→ DOCUMENT SEGMENT:

+ By Brenda Wintrode
Julia Gibb leans against a white wall near the hors d’oeuvre table in the small back room of a Maryland Avenue art gallery. Three guests form a half circle around the artist and cofounder of Future History Now (FHN), an art education nonprofit dedicated to including underserved youth in public art projects. Visitors have already seen her husband, street muralist and FHN cofounder Jeff Huntington, in the front room surrounded by the works of his first solo gallery show in Annapolis since moving here 17 years ago. Tonight, their expansive creative life aligns with the pragmatic; Huntington’s works are for sale. The humble, art-filled life the couple shares does not pay for itself.
Lighthearted buzz and social banter fill the bright space. The couple’s friends and colleagues and businesspeople arrive to show support. Politicians and the politically connected familiar with FHN’s work enhancing the city’s walls have stopped by. A hired guitarist and vocalist fills what little space remains with samba music, and the room is getting smaller. Gibb heads toward the door for a breath of air.
The pair just completed their thirteenth Annapolis FHN mural this summer with children from the Stanton Center. The projects expose children to the planning, problem solving, and process of installing street art. The Calvert Street mural honors St. Anne’s Cemetery and the location of the old Star Theater, the city’s only African American movie theater during segregation. It also marks the area where a group of African American-owned businesses once flourished. Gibb took inspiration from the seventeenth-century Dutch masters who painted “vanitas” style, a still life genre that celebrates living things while acknowledging the inevitability of death. The Stanton Center children painted colorful native flowers to balance the black-and-white images of the disappeared historical elements.
“Star Theater, to me, is about educating the community that there was a thriving culture there. It’s something to be proud of, and, for the older people in the community, maybe a little bit of healing to recognize that this amazing thing was here,” says Gibb.
FHN researched the story of the theater site with a city historian and community stakeholders before wetting a brush. Huntington never wants to create what he calls “plop art.” “We want to engage the community and approach it in a mindful way so that the community can properly have ownership or some stake in it, as opposed to a famous street artist flying in— plop—doing a six-figure mural, and leaving,” he says. He adds that those murals are the first to get tagged with graffiti.

→ ACTIVITY A: List everything that the article about Future History Now says the Calvert Street mural honors or marks.
→ ACTIVITY B: Pick up the article about Future History Now after its last sentence and keep writing.

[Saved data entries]
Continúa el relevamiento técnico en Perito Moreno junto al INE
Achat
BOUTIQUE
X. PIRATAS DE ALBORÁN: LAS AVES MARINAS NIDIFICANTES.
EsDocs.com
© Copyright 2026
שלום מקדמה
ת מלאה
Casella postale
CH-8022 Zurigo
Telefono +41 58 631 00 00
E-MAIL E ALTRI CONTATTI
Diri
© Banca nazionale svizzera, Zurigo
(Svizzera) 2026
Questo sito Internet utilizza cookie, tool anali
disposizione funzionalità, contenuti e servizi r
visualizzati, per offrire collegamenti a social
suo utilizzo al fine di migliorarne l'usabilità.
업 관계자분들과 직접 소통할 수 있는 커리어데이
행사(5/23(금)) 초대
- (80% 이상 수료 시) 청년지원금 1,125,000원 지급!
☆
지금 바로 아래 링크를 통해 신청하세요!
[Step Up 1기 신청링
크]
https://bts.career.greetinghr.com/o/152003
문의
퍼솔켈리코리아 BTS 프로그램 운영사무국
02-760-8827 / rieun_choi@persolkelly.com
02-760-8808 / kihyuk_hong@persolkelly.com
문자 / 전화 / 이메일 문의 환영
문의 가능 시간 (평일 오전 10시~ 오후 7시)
==
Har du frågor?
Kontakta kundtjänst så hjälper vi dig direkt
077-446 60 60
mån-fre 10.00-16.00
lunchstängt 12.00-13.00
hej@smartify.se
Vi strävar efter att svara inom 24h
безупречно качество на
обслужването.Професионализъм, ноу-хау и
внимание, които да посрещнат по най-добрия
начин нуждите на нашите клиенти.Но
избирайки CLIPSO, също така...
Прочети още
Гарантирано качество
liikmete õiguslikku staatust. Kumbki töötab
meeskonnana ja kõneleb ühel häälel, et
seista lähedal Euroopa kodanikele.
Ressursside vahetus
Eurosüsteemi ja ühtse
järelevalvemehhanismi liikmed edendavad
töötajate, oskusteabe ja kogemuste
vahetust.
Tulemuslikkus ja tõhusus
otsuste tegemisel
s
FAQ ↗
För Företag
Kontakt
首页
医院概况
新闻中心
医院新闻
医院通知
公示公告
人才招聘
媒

→ RESPONSE A:
- St. Anne's Cemetery
- The location of the old Star Theater
- The area where a group of African American-owned businesses once flourished

→ RESPONSE B:
FHN board member Mike Paredes believes everyone in the community deserves to have art in their lives. “Art is not something just for the elite, but rather, a necessity,” he says. Huntington recalls painting boarded windows and doors with children from Newtowne 20 and Woodside Gardens in a section of Newtowne 20 that functions as a play yard. “One afternoon, with their participation, with them doing most of the work, it went from looking like Beirut to looking like this outdoor community gallery,” Huntington says. “Because Annapolis is so preserved, it might feel to people like there’ s not a way to make their own presence known, to actually leave a mark on the city,” says Gibb. “Murals are a nice way of literally letting someone make a mark.”
As much as she appreciates everyone coming to Huntington’s show, anyone who knows Gibb understands that she prefers the solitude of the couple’s cottage to a crowd, the company of her cats to admirers, and the serenity of her flower and vegetable gardens to a glamorous night downtown being in the center of what some might consider an enviable scene.
Gibb experiences intense periods of anxiety and depression, something she attributes to a delayed attention deficit hyperactivity disorder (ADHD) diagnosis. Says Gibb, “ADHD makes me feel like there’s always this cloud of disaster looming because I forgot to do something.” She and Huntington admit they struggled in their youth, especially with high school academics. Gibb says she could have benefited from activities like FHN to show her what was possible.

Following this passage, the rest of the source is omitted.